## [Written instruction]
Render the lines below as a JSON list of strings, one string per line, omitting any blank lines. Leave the pictures out of the list.

## [Information provided]
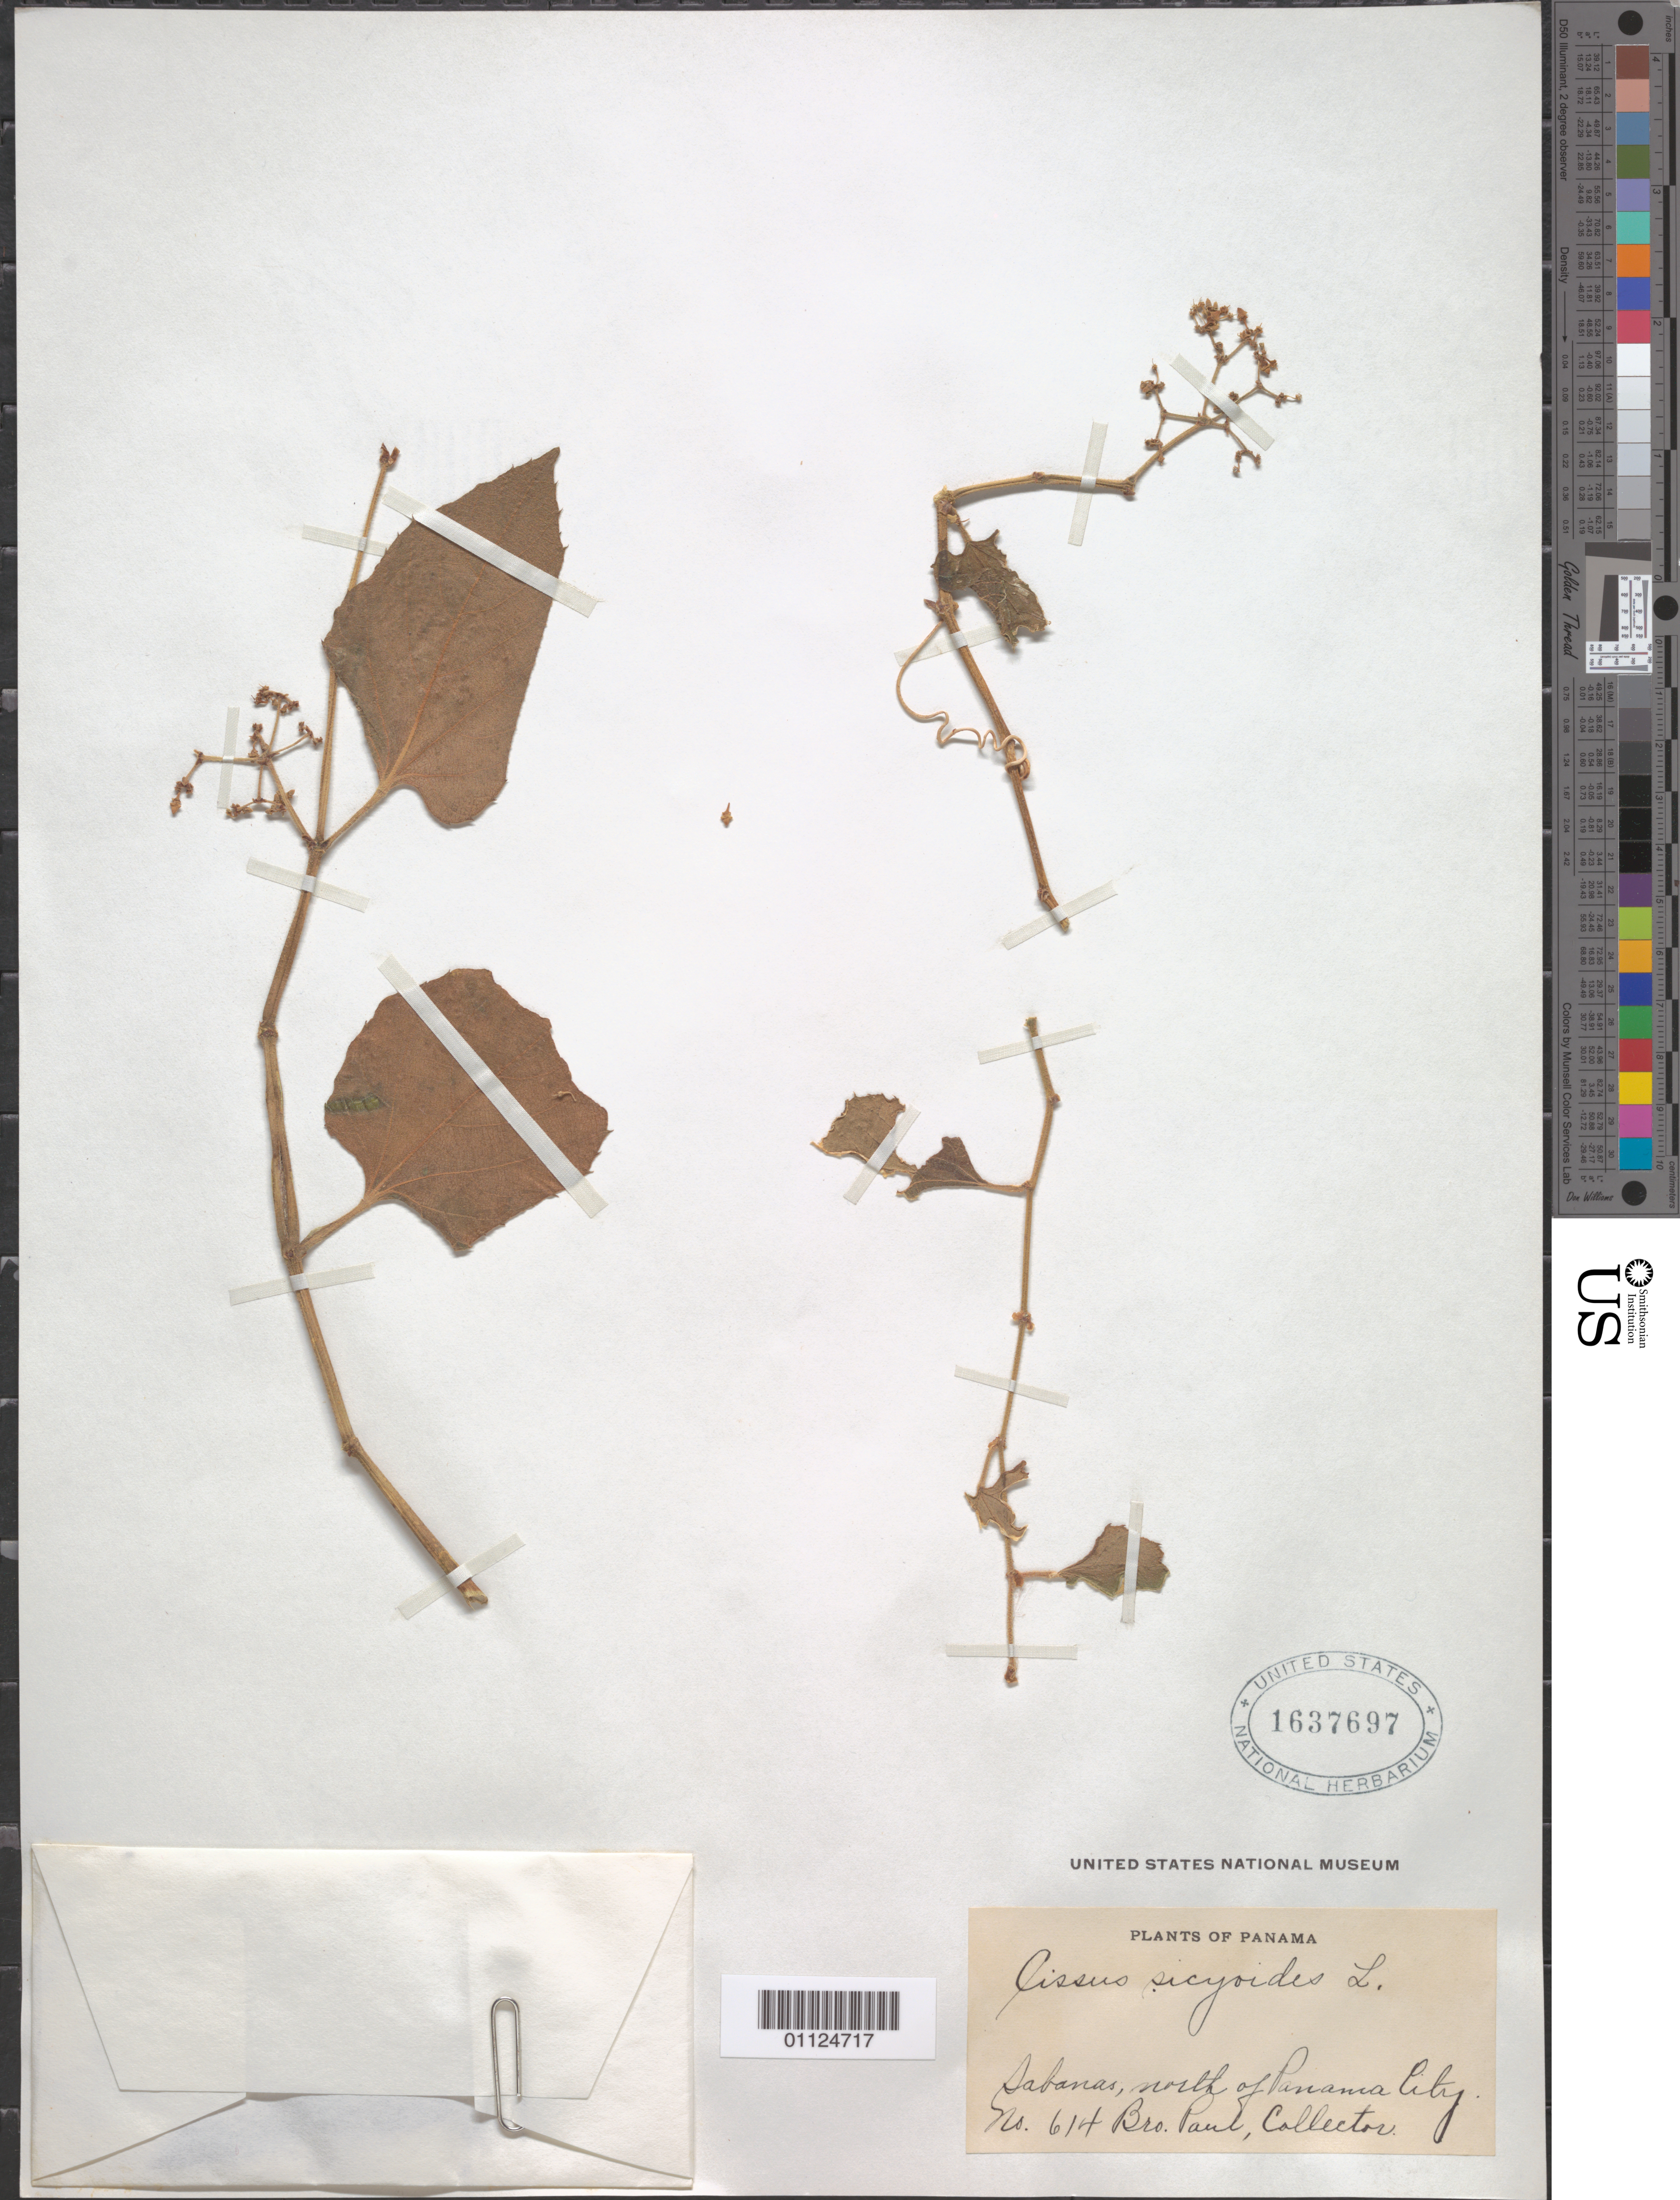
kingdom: Plantae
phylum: Tracheophyta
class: Magnoliopsida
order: Vitales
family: Vitaceae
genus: Cissus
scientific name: Cissus verticillata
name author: (L.) Nicolson & C.E. Jarvis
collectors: B. Paul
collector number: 614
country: Panama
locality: Sabanas, N of Panama City.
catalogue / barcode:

## [Written response]
[
  "kingdom: Plantae",
  "phylum: Tracheophyta",
  "class: Magnoliopsida",
  "order: Vitales",
  "family: Vitaceae",
  "genus: Cissus",
  "scientific name: Cissus verticillata",
  "name author: (L.) Nicolson & C.E. Jarvis",
  "collectors: B. Paul",
  "collector number: 614",
  "country: Panama",
  "locality: Sabanas, N of Panama City.",
  "catalogue / barcode:"
]